**YOUR INSTRUCTIONS**:
Nothing in the entries should change; repeat them exactly.

**EXERCISE MATERIALS**:
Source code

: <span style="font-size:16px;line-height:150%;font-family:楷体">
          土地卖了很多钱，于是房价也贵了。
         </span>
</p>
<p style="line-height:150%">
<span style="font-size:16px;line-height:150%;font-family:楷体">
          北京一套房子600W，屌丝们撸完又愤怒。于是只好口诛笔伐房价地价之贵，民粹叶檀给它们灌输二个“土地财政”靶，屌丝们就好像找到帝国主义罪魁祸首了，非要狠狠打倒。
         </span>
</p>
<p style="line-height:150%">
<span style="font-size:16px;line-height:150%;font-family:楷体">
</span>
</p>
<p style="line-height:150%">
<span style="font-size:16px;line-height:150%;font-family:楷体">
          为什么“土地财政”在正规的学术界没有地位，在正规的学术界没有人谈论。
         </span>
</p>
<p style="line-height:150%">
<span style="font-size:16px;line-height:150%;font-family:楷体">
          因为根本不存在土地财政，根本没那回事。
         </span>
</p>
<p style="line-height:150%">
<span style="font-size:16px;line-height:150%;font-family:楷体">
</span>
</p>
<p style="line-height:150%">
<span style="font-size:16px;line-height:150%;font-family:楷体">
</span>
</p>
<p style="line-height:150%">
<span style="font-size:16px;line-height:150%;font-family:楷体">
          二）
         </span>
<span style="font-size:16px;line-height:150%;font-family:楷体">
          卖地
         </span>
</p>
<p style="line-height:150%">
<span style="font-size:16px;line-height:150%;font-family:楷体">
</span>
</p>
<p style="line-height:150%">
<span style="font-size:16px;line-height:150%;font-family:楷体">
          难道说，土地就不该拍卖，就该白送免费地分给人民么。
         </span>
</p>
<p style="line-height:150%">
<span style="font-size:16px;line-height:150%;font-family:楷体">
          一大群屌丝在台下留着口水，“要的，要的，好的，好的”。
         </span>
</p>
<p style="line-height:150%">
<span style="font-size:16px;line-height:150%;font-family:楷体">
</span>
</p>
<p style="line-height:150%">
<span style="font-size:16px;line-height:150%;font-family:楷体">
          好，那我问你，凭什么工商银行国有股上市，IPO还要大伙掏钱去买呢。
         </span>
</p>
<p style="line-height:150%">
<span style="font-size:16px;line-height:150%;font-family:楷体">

**RESPONSE**:
Source code

: <span style="font-size:16px;line-height:150%;font-family:楷体">
          土地卖了很多钱，于是房价也贵了。
         </span>
</p>
<p style="line-height:150%">
<span style="font-size:16px;line-height:150%;font-family:楷体">
          北京一套房子600W，屌丝们撸完又愤怒。于是只好口诛笔伐房价地价之贵，民粹叶檀给它们灌输二个“土地财政”靶，屌丝们就好像找到帝国主义罪魁祸首了，非要狠狠打倒。
         </span>
</p>
<p style="line-height:150%">
<span style="font-size:16px;line-height:150%;font-family:楷体">
</span>
</p>
<p style="line-height:150%">
<span style="font-size:16px;line-height:150%;font-family:楷体">
          为什么“土地财政”在正规的学术界没有地位，在正规的学术界没有人谈论。
         </span>
</p>
<p style="line-height:150%">
<span style="font-size:16px;line-height:150%;font-family:楷体">
          因为根本不存在土地财政，根本没那回事。
         </span>
</p>
<p style="line-height:150%">
<span style="font-size:16px;line-height:150%;font-family:楷体">
</span>
</p>
<p style="line-height:150%">
<span style="font-size:16px;line-height:150%;font-family:楷体">
</span>
</p>
<p style="line-height:150%">
<span style="font-size:16px;line-height:150%;font-family:楷体">
          二）
         </span>
<span style="font-size:16px;line-height:150%;font-family:楷体">
          卖地
         </span>
</p>
<p style="line-height:150%">
<span style="font-size:16px;line-height:150%;font-family:楷体">
</span>
</p>
<p style="line-height:150%">
<span style="font-size:16px;line-height:150%;font-family:楷体">
          难道说，土地就不该拍卖，就该白送免费地分给人民么。
         </span>
</p>
<p style="line-height:150%">
<span style="font-size:16px;line-height:150%;font-family:楷体">
          一大群屌丝在台下留着口水，“要的，要的，好的，好的”。
         </span>
</p>
<p style="line-height:150%">
<span style="font-size:16px;line-height:150%;font-family:楷体">
</span>
</p>
<p style="line-height:150%">
<span style="font-size:16px;line-height:150%;font-family:楷体">
          好，那我问你，凭什么工商银行国有股上市，IPO还要大伙掏钱去买呢。
         </span>
</p>
<p style="line-height:150%">
<span style="font-size:16px;line-height:150%;font-family:楷体">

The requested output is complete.